Publié le Vendredi 23 octobre 2020 à 10h32.

La CES, un bilan globalement négatif

S’organiser au-delà des frontières est une problématique aussi vieille que le mouvement ouvrier. Première expression d’une solidarité transfrontalière organisée, l’AIT naît en 1864, alors même qu’en France, les syndicats n’ont pas encore d’existence légale. Puis, à partir des années 1880 apparaissent des secrétariats professionnels internationaux, avant qu’à la suite d’une proposition formulée par la CGT, éclose en 1902 un Secrétariat syndical international, transformé en 1913 en Fédération syndicale internationale (FSI). Mais déjà, la plus vieille des confédérations françaises, aux conceptions révolutionnaires et de lutte des classes, n’est pas toujours très à l’aise dans un paysage militant occidental pluriel, dominé par les conceptions sociale-démocrates et travaillistes.

Un fractionnement ancien

[…] Les approches disparates du syndicalisme trouvent leur traduction dans l’espace international. C’est ainsi que les syndicats chrétiens se coordonnent à part, en instaurant en 1908 leur propre Secrétariat syndical international.

Par la suite, les fractures confessionnelles et, surtout, politiques, président à un émiettement de l’internationalisme. Ainsi, l’entre-deux-guerres voit la FSI cohabiter avec une Confédération internationale des syndicats chrétiens (CISC) fondée en 1919 et une Internationale syndicale rouge (ISR) d’obédience communiste née en 1921 et dissoute en 1937.

Il en va alors un peu du syndicalisme international comme du syndicalisme français : le pluralisme sur fond de divisions est la règle, les épisodes unitaires sont l’exception. Lorsqu’au lendemain de la Seconde Guerre mondiale, un élan d’unité permet de lancer la FSM, l’initiative se brise rapidement sur l’écueil de la bipolarisation du monde. En 1949, alors que la Guerre froide bat son plein, les organisations se reconnaissant dans le bloc occidental se rassemblent dans la CISL, tandis que désormais, le destin de la FSM est lié à celui du bloc soviétique. Quant au syndicalisme chrétien, il continue de cheminer en autonomie, avec la CISC, transformée en 1968 en Confédération mondiale du travail (CMT).

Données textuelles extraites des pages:
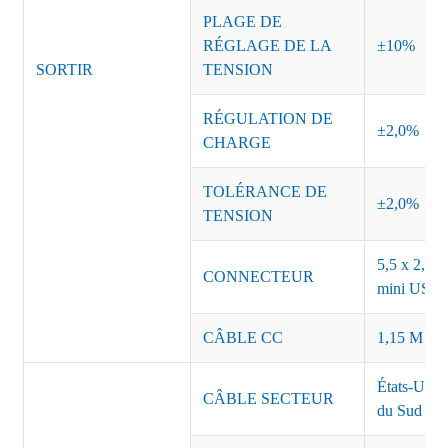
PLAGE DE
RÉGLAGE DE LA
±10%
SORTIR
TENSION
RÉGULATION DE
±2,0%
CHARGE
TOLÉRANCE DE
±2,0%
TENSION
5,5 x 2,5, 
CONNECTEUR
mini USB o
CÂBLE CC
1,15 M ou 
États-Unis
CÂBLE SECTEUR
du Sud Inde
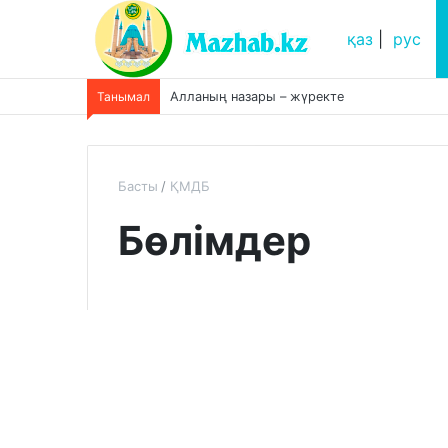
қаз
|
рус
Танымал
Алланың назары – жүректе
Басты
ҚМДБ
Бөлімдер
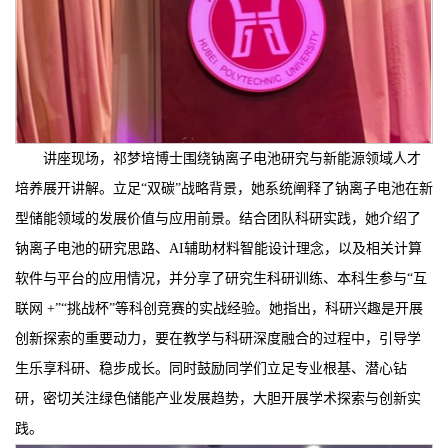
讲座现场，祁梦培博士围绕钠离子电池研究与新能源领域人才
培养展开讲解。立足“双碳”战略背景，她系统阐释了钠离子电池在新
型储能领域的发展价值与应用前景。结合团队科研实践，她介绍了
钠离子电池的研究思路、AI辅助材料智能设计理念，以及相关计算
软件与平台的应用情况，并分享了研究生科研训练、本科生参与“互
联网 +”“挑战杯”等科创竞赛的实战经验。她指出，科研兴趣是开展
创新探索的重要动力，要在教学与科研深度融合的过程中，引导学
生乐享科研、稳步成长。同时鼓励同学们立足专业根基、潜心钻
研，密切关注绿色储能产业发展趋势，大胆开展学术探索与创新实
践。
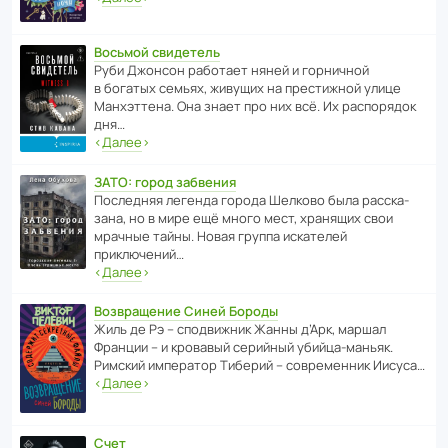
Восьмой свидетель
Руби Джонсон рабо­тает няней и горни­чной
в богатых семьях, живущих на прес­ти­жной улице
Манх­эт­тена. Она знает про них всё. Их распо­рядок
дня…
‹
Далее
›
ЗАТО: город забвения
После­дняя легенда города Шелково была расска­
зана, но в мире ещё много мест, хранящих свои
мрачные тайны. Новая группа иска­телей
приключений…
‹
Далее
›
Возвращение Синей Бороды
Жиль де Рэ – спод­ви­жник Жанны д’Арк, маршал
Франции – и кровавый серийный убийца-маньяк.
Римский импе­ратор Тиберий – совре­менник Иисуса…
‹
Далее
›
Счет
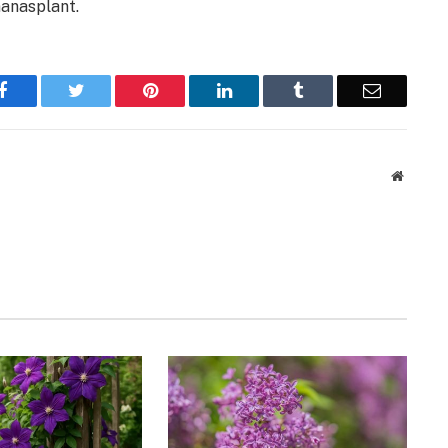
nanasplant.
Facebook
Twitter
Pinterest
LinkedIn
Tumblr
Email
Website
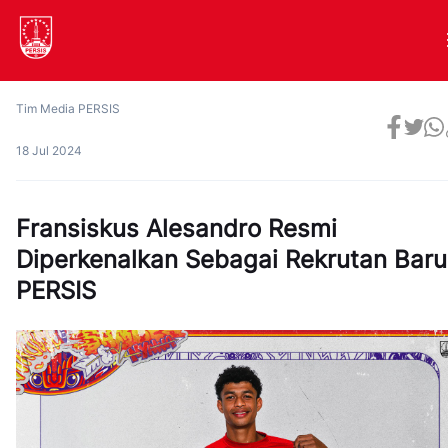
Tim Media PERSIS
18 Jul 2024
Fransiskus Alesandro Resmi
Diperkenalkan Sebagai Rekrutan Baru
PERSIS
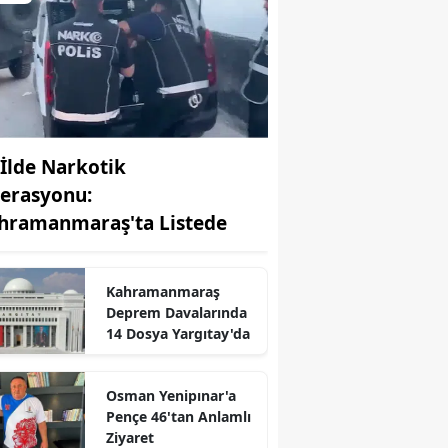
 İlde Narkotik
erasyonu:
hramanmaraş'ta Listede
Kahramanmaraş
Deprem Davalarında
14 Dosya Yargıtay'da
Osman Yenipınar'a
r
Pençe 46'tan Anlamlı
Ziyaret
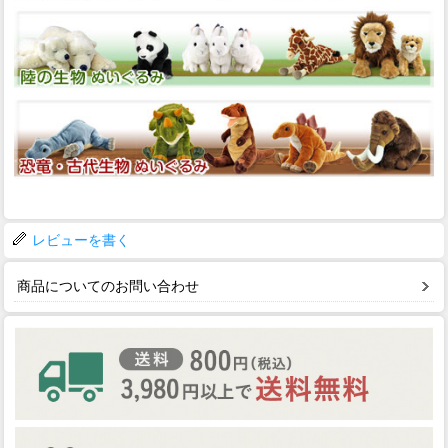
レビューを書く
商品についてのお問い合わせ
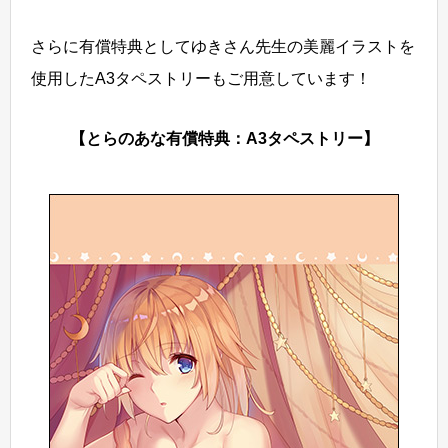
さらに有償特典としてゆきさん先生の美麗イラストを
使用したA3タペストリーもご用意しています！
【とらのあな有償特典：A3タペストリー】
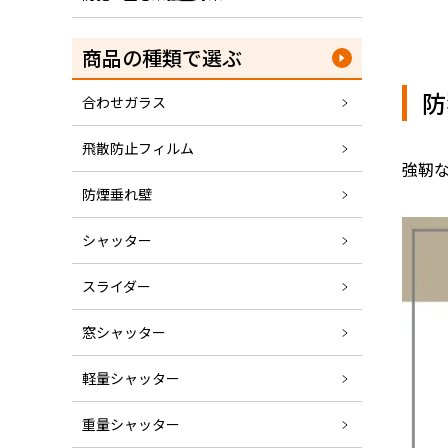
商品の種類で選ぶ
防
合わせガラス
飛散防止フィルム
強靭
防煙垂れ壁
シャッター
スライダー
窓シャッター
軽量シャッター
重量シャッター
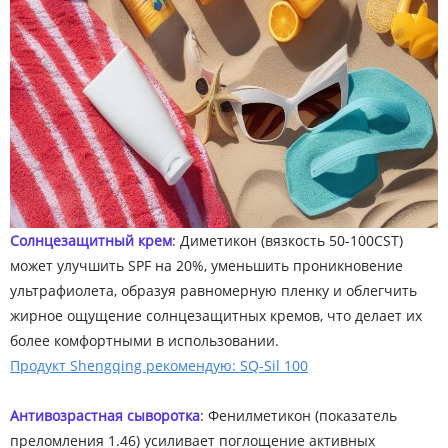
Солнцезащитный крем
: Диметикон (вязкость 50-100CST)
может улучшить SPF на 20%, уменьшить проникновение
ультрафиолета, образуя равномерную пленку и облегчить
жирное ощущение солнцезащитных кремов, что делает их
более комфортными в использовании.
Продукт Shengqing рекомендую: SQ-Sil 100
Антивозрастная сыворотка
: Фенилметикон (показатель
преломления 1.46) усиливает поглощение активных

Consignes à suivre:
• a. Réécrivez en liste JSON de chaînes les lignes des rangées, une chaîne par ligne et sans les lignes vides, en commençant à la ligne qui contient "Восьмой свидетель" et en allant jusqu'à la fin des rangées. Laissez les images de côté dans la réponse, s'il vous plaît.
• b. Prolongez le texte sur l'histoire du syndicalisme international à partir de sa dernière phrase.

Réponses par consigne:
• a.
[
  "Восьмой свидетель",
  "Руби Джонсон рабо­тает няней и горни­чной",
  "в богатых семьях, живущих на прес­ти­жной улице",
  "Манх­эт­тена. Она знает про них всё. Их распо­рядок",
  "дня…",
  "‹",
  "Далее",
  "›",
  "ЗАТО: город забвения",
  "После­дняя легенда города Шелково была расска­",
  "зана, но в мире ещё много мест, хранящих свои",
  "мрачные тайны. Новая группа иска­телей",
  "приключений…",
  "‹",
  "Далее",
  "›",
  "Возвращение Синей Бороды",
  "Жиль де Рэ – спод­ви­жник Жанны д’Арк, маршал",
  "Франции – и кровавый серийный убийца-маньяк.",
  "Римский импе­ратор Тиберий – совре­менник Иисуса…",
  "‹",
  "Далее",
  "›",
  "Счет",
  "nanasplant.",
  "Facebook",
  "Twitter",
  "Pinterest",
  "LinkedIn",
  "Tumblr",
  "Email",
  "Website",
  "Tim Media PERSIS",
  "18 Jul 2024",
  "Fransiskus Alesandro Resmi",
  "Diperkenalkan Sebagai Rekrutan Baru",
  "PERSIS",
  " İlde Narkotik",
  "erasyonu:",
  "hramanmaraş'ta Listede",
  "Kahramanmaraş",
  "Deprem Davalarında",
  "14 Dosya Yargıtay'da",
  "Osman Yenipınar'a",
  "r",
  "Pençe 46'tan Anlamlı",
  "Ziyaret",
  "レビューを書く",
  "商品についてのお問い合わせ",
  "さらに有償特典としてゆきさん先生の美麗イラストを",
  "使用したA3タペストリーもご用意しています！",
  "【とらのあな有償特典：A3タペストリー】",
  "商品の種類で選ぶ",
  "防",
  "合わせガラス",
  "飛散防止フィルム",
  "強靭",
  "防煙垂れ壁",
  "シャッター",
  "スライダー",
  "窓シャッター",
  "軽量シャッター",
  "重量シャッター",
  "Солнцезащитный крем",
  ": Диметикон (вязкость 50-100CST)",
  "может улучшить SPF на 20%, уменьшить проникновение",
  "ультрафиолета, образуя равномерную пленку и облегчить",
  "жирное ощущение солнцезащитных кремов, что делает их",
  "более комфортными в использовании.",
  "Продукт Shengqing рекомендую: SQ-Sil 100",
  "Антивозрастная сыворотка",
  ": Фенилметикон (показатель",
  "преломления 1.46) усиливает поглощение активных"
]

• b.
Le champ syndical français, en voie d’émiettement renforcé, se disperse logiquement entre ces différentes structures : la CGT de culture communiste siège à la FSM, la CGT-FO, dont l’anticommunisme est l’une des dimensions existentielles, se trouve à la CISL, à laquelle la CFDT adhère pour sa part en 1988, la CFTC reste ancrée à la CISC, puis à la CMT.

Aujourd’hui, la situation n’est plus tout à fait la même. Si l’atomisation de l’espace syndical demeure plus que jamais la règle en France, les principales organisations de notre pays adhèrent en revanche pour la plupart aux mêmes structures internationales. La Confédération syndicale internationale (CSI), née en 2006 de la fusion de la CISC et de la CMT, compte ainsi dans ses rangs nos quatre principales confédérations (CFDT, CGT, CGT-FO, CFTC). Leurs activités transnationales sont également, voire plus spécialement axées sur la CES, où elles retrouvent aussi l’UNSA. La FSU, qui a officialisé sa demande d’adhésion en 2011, voit certains de ses syndicats participer au Comité syndical européen de l’éducation (CSEE), fédération de la CES. Autrement dit, hormis principalement le syndicalisme catégoriel incarné par la CFE-CGC et l’Union syndicale Solidaires, le champ militant national se retrouve pour l’essentiel à la CES.

Du reste, l’implication française au sein du syndicalisme européen s’est progressivement renforcée, tant en termes d’intégration des organisations que de prises de responsabilités. Exemple à la fois significatif et symbolique, à l’image de la fonction occupée, le secrétaire général de la CFDT, Laurent Berger, est devenu en mai 2019 le premier président français de la CES à la quasi-unanimité (95,9 % des suffrages).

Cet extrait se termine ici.